Contrats Pfizer : la plainte du lobbyiste belge contre Ursula von der Leyen au point mort
Deux mois après son dépôt auprès d’un tribunal belge, la plainte du lobbyiste belge à l’encontre de la présidente de la Commission européenne Ursula von der Leyen n’a toujours pas été traitée puisqu’elle est en cours d’analyse par le Parquet européen (EPPO).
Deux mois après son dépôt auprès d’un tribunal belge, la plainte du lobbyiste belge à l’encontre de la présidente de la Commission européenne Ursula von der Leyen n’a toujours pas été traitée puisqu’elle est en cours d’analyse par le Parquet européen (EPPO).
Le 5 avril dernier, Frédéric Baldan, un lobbyiste belge accrédité auprès des institutions, a déposé une plainte directement contre la présidente de la Commission européenne Ursula von der Leyen auprès d’un juge d’instruction à Liège, en Belgique, dans une affaire qui pourrait entraîner la levée de son immunité et l’examen des SMS échangés avec le PDG de Pfizer, Albert Bourla. Il l’accuse d’« usurpation de fonctions et de titre », de « destruction de documents publics », de « prise illégale d’intérêts et de corruption ».
Selon le lobbyiste, pendant la pandémie de Covid-19, Mme von der Leyen aurait agi en dehors des traités de l’UE et au-delà de son mandat au nom des États membres, y compris la Belgique, dont il est ressortissant, en négociant des contrats de vaccins. Il évoque notamment un méga-contrat négocié par SMS avec le PDG de Pfizer, Albert Bourla.
En ce qui concerne les SMS controversés, qui ont déjà été demandés, en vain, par la Médiatrice européenne et la Cour des comptes européenne, M. Baldan affirme que si Mme von der Leyen les avait supprimés, il s’agirait alors d’une destruction de documents administratifs.
Si elle ne veut tout simplement pas les divulguer, le lobbyiste affirme que Mme von der Leyen, dépositaire de l’autorité publique, aurait porté atteinte de manière arbitraire aux droits consacrés dans la constitution, ce qui constitue une infraction pénale selon le droit belge.
En effet, ces SMS, qui sont considérés comme des documents administratifs à part entière, doivent être rendus accessibles à tout citoyen de l’UE qui en fait la demande, conformément à l’article 42 de la Charte des droits fondamentaux de l’UE, qui accorde le droit d’accès aux documents de l’UE « quel que soit leur support ».
Dans le cas où les intéressés ne voudraient pas révéler ces échanges car ils seraient de nature privée et ne portaient pas sur des discussions professionnelles ou d’affaires, alors, ces échanges SMS révèleraient une relation intime entre Mme von der Leyen et M. Bourla, qui constituerait donc un conflit d’intérêts grave dans la négociations de contrats.
La plainte toujours au point mort
Le juge d’instruction belge qui a enregistré la plainte n’a pas encore mené d’enquête. Il a seulement transmis la plainte au Parquet de Liège afin qu’il détermine sa compétence territoriale et évalue les infractions pénales potentielles signalées dans la plainte.
Cependant, l’EPPO doit être informé par les procureurs nationaux s’ils sont saisis dans le cadre d’un dossier pour lequel ils estiment qu’il pourrait être compétent. Il a été informé de cette plainte mi-avril, mais n’a toujours pas fait connaître sa position à l’heure actuelle.
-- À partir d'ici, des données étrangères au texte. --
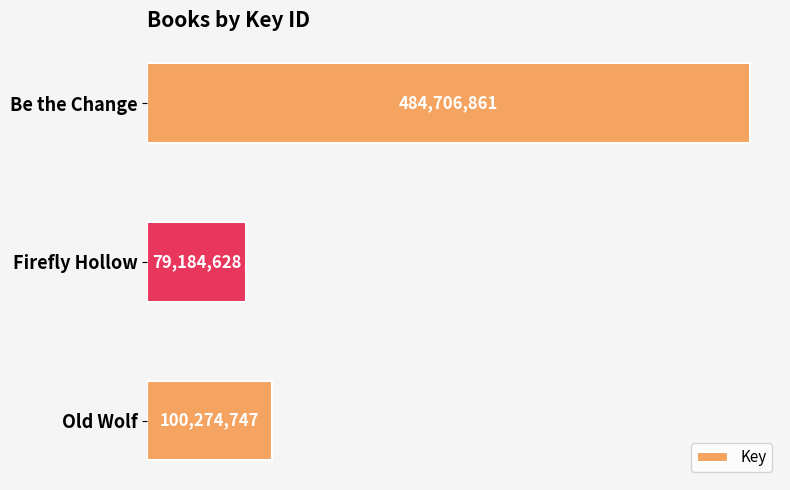

Does the chart contain any negative values?

No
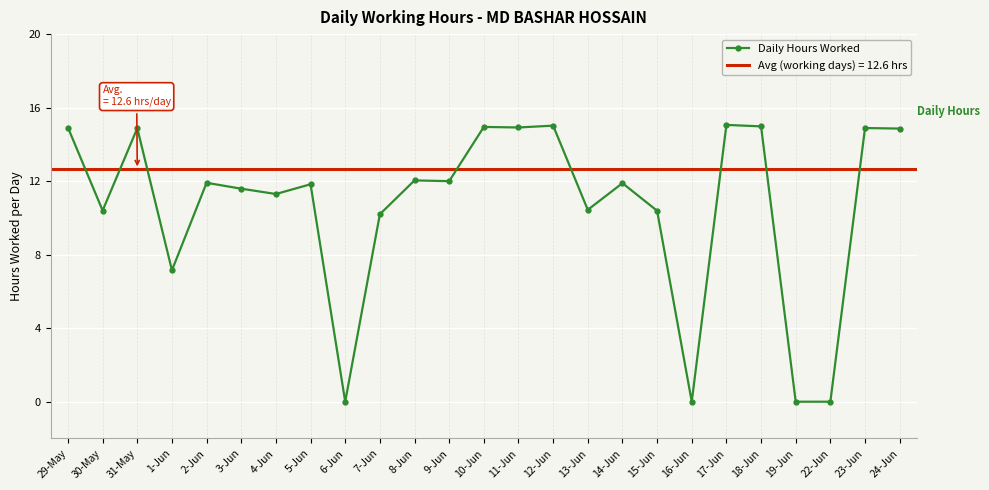

The value at 31-May is 14.9. True or false?

True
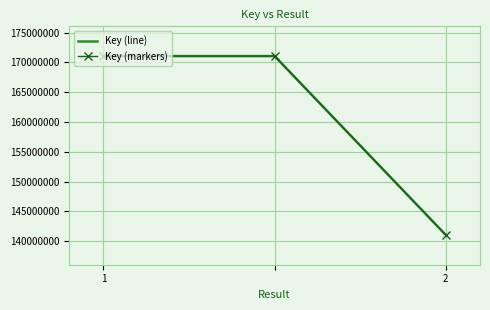

What is the value of the Key (markers) point at the 1st from the left?

171075474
Il est à noter que le Parquet européen ne dispose pas de délai pour faire connaître sa décision.
Plusieurs scénarios sont désormais possibles, rapporte Le Vif : soit l’EPPO se saisit de la plainte et l’inclut dans l’enquête qu’elle a déjà ouverte sur le processus d’acquisition des vaccins Covid dans l’UE. Le Parquet européen nommerait alors un juge d’instruction belge, probablement Michel Claise, le juge financier en charge du Qatargate.
Deuxième scénario : l’EPPO ne se saisit pas de la plainte de M. Baldan, ce qui signifie qu’elle serait traitée à Liège, où la plainte a initialement été déposée. Et dans ce cas, soit le juge qui a enregistré la plainte mènera lui-même l’enquête, soit le parquet de Liège s’estimera territorialement incompétent.
Ce dernier scénario est envisageable, puisque le lobbyiste réside dans la province de Liège, mais que les institutions européennes sont situées à Bruxelles, où les délits auraient eu lieu. Dans ce cas, le parquet de Liège demanderait à la chambre du conseil de transférer l’affaire à la justice bruxelloise.